## WHAT THIS TASK INVOLVES
Word for word, reproduce every line of the data.

THE RECORDS START

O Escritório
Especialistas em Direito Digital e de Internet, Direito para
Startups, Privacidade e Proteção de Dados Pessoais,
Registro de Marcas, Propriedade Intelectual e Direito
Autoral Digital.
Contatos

THE RECORDS END

## OUTPUT OF THE EXERCISE
O Escritório
Especialistas em Direito Digital e de Internet, Direito para
Startups, Privacidade e Proteção de Dados Pessoais,
Registro de Marcas, Propriedade Intelectual e Direito
Autoral Digital.
Contatos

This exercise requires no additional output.